**To do**. Copy every line in the records below that contains the word "right".

**Data shown**.
####

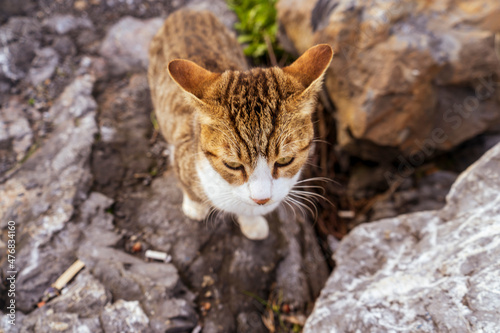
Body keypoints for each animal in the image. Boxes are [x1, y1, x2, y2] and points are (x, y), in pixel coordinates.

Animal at [149, 9, 336, 239]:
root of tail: (187, 11)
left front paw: (252, 223)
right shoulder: (182, 152)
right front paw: (195, 206)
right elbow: (188, 184)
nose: (262, 199)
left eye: (285, 160)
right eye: (233, 165)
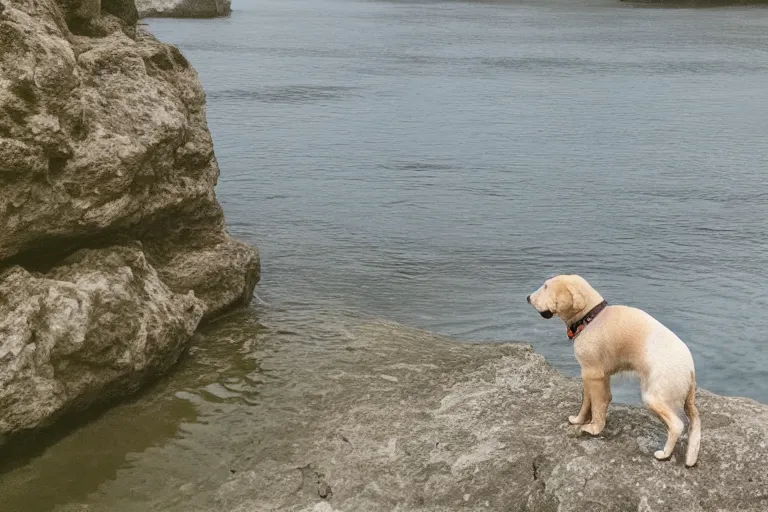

####

**Answer below**.
right shoulder: (182, 152)
right front paw: (195, 206)
right elbow: (188, 184)
right eye: (233, 165)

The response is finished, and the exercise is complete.